No tengo el gusto de conocer a la profesora Emily Bender, de la Universidad de Washington y profesora en el departamento de Lingüística, pero he investigado su identidad después de leer que, en su opinión, la inteligencia artificial es “un loro estocástico”.
He cepillado el polvo acumulado sobre mis menguados conocimientos de griego y he recordado que estocástico significa “conjetural”, “referido al azar”, “teoría estadística de los procesos cuya evolución es aleatoria”, por ejemplo, conjeturar las secuencias en las tiradas de un dado. ¿Quién no ha visto a un adicto al juego repitiendo tiradas ante la máquina de juego del bar, convencido de que, contando el número de tiradas, sabrá cuando sale la ganadora? Aunque él no lo sepa, actúa estocásticamente.
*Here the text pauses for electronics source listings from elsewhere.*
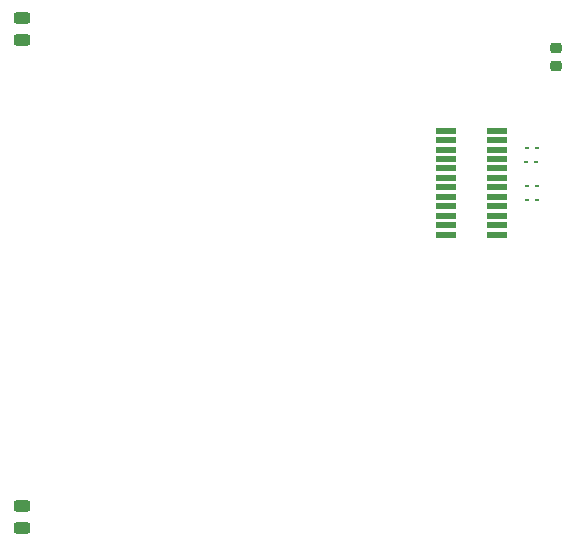
<source format=gtp>
%TF.GenerationSoftware,KiCad,Pcbnew,8.0.5*%
%TF.CreationDate,2024-10-30T11:13:14-05:00*%
%TF.ProjectId,DataAcq-EnvironmentBoard,44617461-4163-4712-9d45-6e7669726f6e,rev?*%
%TF.SameCoordinates,Original*%
%TF.FileFunction,Paste,Top*%
%TF.FilePolarity,Positive*%
%FSLAX46Y46*%
G04 Gerber Fmt 4.6, Leading zero omitted, Abs format (unit mm)*
G04 Created by KiCad (PCBNEW 8.0.5) date 2024-10-30 11:13:14*
%MOMM*%
%LPD*%
G01*
G04 APERTURE LIST*
G04 Aperture macros list*
%AMRoundRect*
0 Rectangle with rounded corners*
0 $1 Rounding radius*
0 $2 $3 $4 $5 $6 $7 $8 $9 X,Y pos of 4 corners*
0 Add a 4 corners polygon primitive as box body*
4,1,4,$2,$3,$4,$5,$6,$7,$8,$9,$2,$3,0*
0 Add four circle primitives for the rounded corners*
1,1,$1+$1,$2,$3*
1,1,$1+$1,$4,$5*
1,1,$1+$1,$6,$7*
1,1,$1+$1,$8,$9*
0 Add four rect primitives between the rounded corners*
20,1,$1+$1,$2,$3,$4,$5,0*
20,1,$1+$1,$4,$5,$6,$7,0*
20,1,$1+$1,$6,$7,$8,$9,0*
20,1,$1+$1,$8,$9,$2,$3,0*%
G04 Aperture macros list end*
%ADD10R,1.800000X0.550000*%
%ADD11RoundRect,0.062500X0.117500X0.062500X-0.117500X0.062500X-0.117500X-0.062500X0.117500X-0.062500X0*%
%ADD12RoundRect,0.243750X0.456250X-0.243750X0.456250X0.243750X-0.456250X0.243750X-0.456250X-0.243750X0*%
%ADD13RoundRect,0.218750X-0.256250X0.218750X-0.256250X-0.218750X0.256250X-0.218750X0.256250X0.218750X0*%
G04 APERTURE END LIST*
D10*
%TO.C,U4*%
X177637260Y-91837260D03*
X181937260Y-91837260D03*
X177637260Y-92637260D03*
X181937260Y-92637260D03*
X177637260Y-93437260D03*
X181937260Y-93437260D03*
X177637260Y-94237260D03*
X181937260Y-94237260D03*
X177637260Y-95037260D03*
X181937260Y-95037260D03*
X177637260Y-95837260D03*
X181937260Y-95837260D03*
X177637260Y-96637260D03*
X181937260Y-96637260D03*
X177637260Y-97437260D03*
X181937260Y-97437260D03*
X177637260Y-98237260D03*
X181937260Y-98237260D03*
X177637260Y-99037260D03*
X181937260Y-99037260D03*
X177637260Y-99837260D03*
X181937260Y-99837260D03*
X177637260Y-100637260D03*
X181937260Y-100637260D03*
%TD*%
D11*
%TO.C,D3*%
X184480000Y-96500000D03*
X185320000Y-96500000D03*
%TD*%
D12*
%TO.C,D2*%
X141750000Y-84187500D03*
X141750000Y-82312500D03*
%TD*%
D11*
%TO.C,D4*%
X184500000Y-97700000D03*
X185340000Y-97700000D03*
%TD*%
D13*
%TO.C,F2*%
X187000000Y-84812500D03*
X187000000Y-86387500D03*
%TD*%
D11*
%TO.C,D5*%
X184460000Y-94500000D03*
X185300000Y-94500000D03*
%TD*%
%TO.C,D6*%
X184480000Y-93300000D03*
X185320000Y-93300000D03*
%TD*%
D12*
%TO.C,D1*%
X141750000Y-125500000D03*
X141750000Y-123625000D03*
%TD*%
M02*

</source>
Si concedo credibilidad a la afirmación de la profesora Bender, y reconozco que la considero razonable, llego a una conclusión que ya venía sospechando: que la inteligencia artificial no es tan inteligente como su nombre indica, sino que, gracias a su entrenamiento para sumar una cantidad inmensa de información a velocidad impensable, logra responder las preguntas que se le hacen con verosimilitud, es decir, con apariencia de verdad. Se la cree no porque diga la verdad, sino porque la imita a la perfección, aunque no sepa qué dice y por qué lo dice
Por estos mismos días he oído una entrevista radiofónica en la que me enteré de la cantidad de agua que la inteligencia artificial consume: esos servidores informáticos requieren medio litro de agua para responder a entre cinco y cincuenta preguntas en el ChatGPT y dependiendo de la complejidad de las preguntas, lo que significa la dramática cifra de 6.436 millones de litros de agua al año para enfriarlos, ya que están sometidos al frenético trabajo de procesar la astronómica cantidad de información que manejan.
El papa Francisco ha convocado en estos días “el Tiempo de la Creación” como un tiempo de oración y toma de conciencia ante la responsabilidad que tiene la humanidad con el medio ambiente, con la “hermana tierra”, y ha dicho que “Dios quiere que reine la justicia, que es esencial para nuestra vida como el agua lo es para nuestra supervivencia física”. No podemos dejar de preguntarnos si, mientras la sequía azota a más zonas de nuestra tierra, es justo malgastar esa ingente cantidad de agua para obtener de la inteligencia artificial respuestas que la inteligencia humana llegará a proporcionar con más garantías de verdad, aunque sea con mayor lentitud. Una vez más se ha puesto de manifiesto que no todo lo que técnicamente es posible es éticamente aceptable, pues la técnica debe tener “límites” por el bien del hombre.